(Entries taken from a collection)

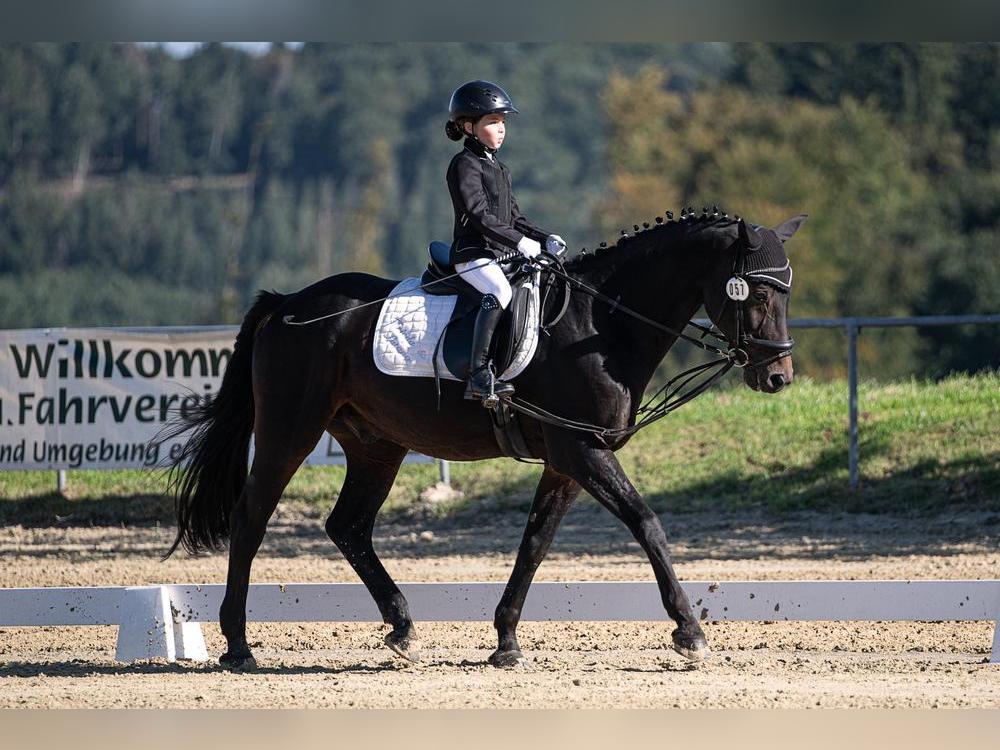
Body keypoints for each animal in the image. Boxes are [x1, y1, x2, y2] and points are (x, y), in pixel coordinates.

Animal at [162, 210, 804, 668]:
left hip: (376, 444)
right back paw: (239, 646)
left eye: (786, 293)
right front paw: (689, 633)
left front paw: (506, 641)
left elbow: (535, 543)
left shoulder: (567, 460)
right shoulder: (581, 451)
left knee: (348, 526)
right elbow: (646, 522)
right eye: (757, 293)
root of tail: (287, 305)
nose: (778, 378)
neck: (601, 324)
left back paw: (402, 629)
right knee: (251, 518)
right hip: (289, 430)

— TASK BRIEF —
The records above are to be repeated exactly, apart from their pictures.

— RESPONSE AREA —
Body keypoints for each animal in the image. Boxes are [x1, y1, x2, y2] and points are (x, y), in pixel coordinates.

Animal at [162, 210, 804, 668]:
left hip: (376, 444)
right back paw: (239, 646)
left eye: (786, 293)
right front paw: (689, 633)
left front paw: (506, 641)
left elbow: (535, 543)
left shoulder: (567, 460)
right shoulder: (581, 451)
left knee: (348, 526)
right elbow: (646, 522)
right eye: (757, 293)
root of tail: (287, 305)
nose: (778, 378)
neck: (601, 324)
left back paw: (402, 629)
right knee: (251, 518)
right hip: (289, 430)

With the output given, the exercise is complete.